Ignore Manchester City at your peril
While the media has had its focus on one side of Manchester, the blue half of the city has been getting on with being the closest challengers to league leaders Liverpool.
Consecutive defeats to Palace and Leicester at the tail-end of 2018 had put tiny doubts in the mind as to City’s chances of defending their title. A win against unbeaten Liverpool in Gameweek 21 was exactly what their season needed, and resounding cup victories (7-0 over Rotherham, 9-0 against Burton Albion) showed that the club were focused on adding more silverware to the trophy cabinet—the win over Burton in the first leg of the League Cup effectively put them into the final, where they will play either Chelsea or Spurs.
A home game against Wolves would seem to be the perfect way to further close the gap on Liverpool, but the visitors had pulled off a number of good results against the so-called Big Six, so a win was not guaranteed.
Happily for City, this was not the same Wolves that beat Spurs the other week, conceding a goal within 10 minutes and then having a player sent off after less than 20.
The rest of the game then became a training session, with City scoring two more and enjoying 76 percent possession. The only fly in the ointment was the fact that they missed out on the chance to register 100 goals for the season to date … a statistic that is likely to change when they visit Huddersfield in Gameweek 23.
Liverpool remain the ones to beat
Prior to City’s game against Wolves, Liverpool had opened up a seven-point gap at the top.
With only one defeat so far this season, Jurgen Klopp’s team has effectively turned the title into a two-horse race, with numerous pundits predicting that this is year when Liverpool ends its wait for a Premier League trophy. The team has kept 13 clean sheets so far and only conceded 10 goals all season, a concrete defense that has allowed them to benefit from the goals being scored by Salah and co.
In fact, only one team in EPL history has conceded less goals than Liverpool after 22 games—Chelsea in 2004/05, 8—and there is little doubt that the acquisition of a top-class defender (Van Dijk) and a goalkeeper (Alisson) in the last 12 months has been money well-spent.
Their latest win—1-0 away at Brighton & Hove Albion—offered more evidence that Liverpool are the real deal, with 70 percent possession and a sense that the team can get the job done when required.

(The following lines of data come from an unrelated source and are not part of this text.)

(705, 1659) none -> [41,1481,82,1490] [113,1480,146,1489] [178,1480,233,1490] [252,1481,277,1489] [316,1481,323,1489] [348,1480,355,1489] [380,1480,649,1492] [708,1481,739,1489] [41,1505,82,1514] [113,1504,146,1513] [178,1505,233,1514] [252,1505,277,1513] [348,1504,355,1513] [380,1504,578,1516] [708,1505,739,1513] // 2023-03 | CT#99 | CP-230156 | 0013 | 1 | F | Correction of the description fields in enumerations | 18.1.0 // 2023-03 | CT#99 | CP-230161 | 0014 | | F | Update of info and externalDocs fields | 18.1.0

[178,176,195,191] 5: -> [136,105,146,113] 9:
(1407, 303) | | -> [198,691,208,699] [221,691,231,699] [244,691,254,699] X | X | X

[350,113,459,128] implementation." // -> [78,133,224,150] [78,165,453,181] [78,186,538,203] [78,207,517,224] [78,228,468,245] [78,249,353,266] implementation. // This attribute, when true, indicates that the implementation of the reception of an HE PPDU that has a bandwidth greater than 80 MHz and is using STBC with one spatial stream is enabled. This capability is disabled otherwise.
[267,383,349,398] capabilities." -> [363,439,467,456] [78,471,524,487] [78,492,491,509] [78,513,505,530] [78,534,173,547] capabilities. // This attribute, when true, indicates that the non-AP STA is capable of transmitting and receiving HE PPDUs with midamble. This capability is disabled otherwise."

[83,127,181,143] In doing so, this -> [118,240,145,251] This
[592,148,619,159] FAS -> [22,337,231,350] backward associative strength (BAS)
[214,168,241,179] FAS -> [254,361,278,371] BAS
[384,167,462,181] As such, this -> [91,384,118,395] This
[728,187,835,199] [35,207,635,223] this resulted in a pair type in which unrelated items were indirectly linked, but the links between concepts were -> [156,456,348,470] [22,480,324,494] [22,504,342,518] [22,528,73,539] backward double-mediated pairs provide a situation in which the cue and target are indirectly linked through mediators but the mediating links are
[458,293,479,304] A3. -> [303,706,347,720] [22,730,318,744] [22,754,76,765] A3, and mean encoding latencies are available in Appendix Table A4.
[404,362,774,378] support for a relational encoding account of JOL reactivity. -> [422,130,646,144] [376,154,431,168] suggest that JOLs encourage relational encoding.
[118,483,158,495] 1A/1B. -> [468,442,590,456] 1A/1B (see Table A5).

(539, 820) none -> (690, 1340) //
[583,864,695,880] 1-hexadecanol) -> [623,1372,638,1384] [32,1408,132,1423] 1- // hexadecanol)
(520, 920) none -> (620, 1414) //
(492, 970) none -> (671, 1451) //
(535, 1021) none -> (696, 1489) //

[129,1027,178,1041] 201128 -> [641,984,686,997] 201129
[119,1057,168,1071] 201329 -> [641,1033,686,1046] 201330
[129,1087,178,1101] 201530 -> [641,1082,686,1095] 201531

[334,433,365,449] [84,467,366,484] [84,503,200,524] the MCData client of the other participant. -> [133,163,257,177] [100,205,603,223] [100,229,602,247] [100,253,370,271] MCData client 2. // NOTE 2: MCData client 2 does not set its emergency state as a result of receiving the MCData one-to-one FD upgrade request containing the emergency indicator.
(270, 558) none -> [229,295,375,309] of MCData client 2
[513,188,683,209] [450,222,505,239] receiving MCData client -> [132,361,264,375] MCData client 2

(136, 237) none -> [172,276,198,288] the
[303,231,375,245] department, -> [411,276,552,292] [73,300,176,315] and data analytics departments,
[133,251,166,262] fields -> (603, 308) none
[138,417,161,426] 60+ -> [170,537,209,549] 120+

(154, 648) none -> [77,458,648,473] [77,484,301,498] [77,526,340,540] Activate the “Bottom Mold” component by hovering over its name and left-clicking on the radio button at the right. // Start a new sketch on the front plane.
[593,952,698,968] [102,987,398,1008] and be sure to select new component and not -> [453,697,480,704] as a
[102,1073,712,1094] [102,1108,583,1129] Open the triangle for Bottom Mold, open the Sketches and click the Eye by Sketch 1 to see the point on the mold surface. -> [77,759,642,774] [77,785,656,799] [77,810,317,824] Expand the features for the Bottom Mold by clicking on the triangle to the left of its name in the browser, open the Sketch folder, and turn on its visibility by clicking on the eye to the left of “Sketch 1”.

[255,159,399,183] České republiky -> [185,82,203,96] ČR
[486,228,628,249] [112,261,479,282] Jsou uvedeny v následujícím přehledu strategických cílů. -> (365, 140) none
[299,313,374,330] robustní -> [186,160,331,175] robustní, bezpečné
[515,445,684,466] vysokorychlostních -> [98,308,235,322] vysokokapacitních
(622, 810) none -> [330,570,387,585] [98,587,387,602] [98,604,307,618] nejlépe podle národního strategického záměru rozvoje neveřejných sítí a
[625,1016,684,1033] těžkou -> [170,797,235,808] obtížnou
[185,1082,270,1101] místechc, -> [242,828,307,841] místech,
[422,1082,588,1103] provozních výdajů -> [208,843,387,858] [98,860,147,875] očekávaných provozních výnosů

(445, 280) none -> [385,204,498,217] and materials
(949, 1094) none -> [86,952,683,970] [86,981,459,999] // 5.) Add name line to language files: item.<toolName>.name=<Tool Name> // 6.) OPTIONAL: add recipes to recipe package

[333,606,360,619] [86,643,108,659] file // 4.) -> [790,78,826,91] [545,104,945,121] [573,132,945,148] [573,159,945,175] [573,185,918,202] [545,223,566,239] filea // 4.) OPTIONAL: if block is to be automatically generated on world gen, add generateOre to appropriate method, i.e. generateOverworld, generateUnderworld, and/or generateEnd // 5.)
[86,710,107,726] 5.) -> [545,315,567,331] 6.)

Losses to City and Wolves in the previous two games, the latter in the FA Cup, had made people question if Liverpool had the necessary cajones to win the league, but this victory was way more comfortable than the scoreline suggests.
According to the BBC, this match demonstrated the “efficiency and control of a side capable of winning while not at their best,” with a Mo Salah penalty securing all three points. Brighton did OK without ever looking like they were going to beat the league leaders, and their fight to stay up will not depend on the result of this game.
“I think it was the most mature performance we have made so far,” Klopp said, in an interview with the BBC. “There were a few situations where we could have been a bit more inspired, creative and cool. We know we can control the game and we are not that childish anymore.”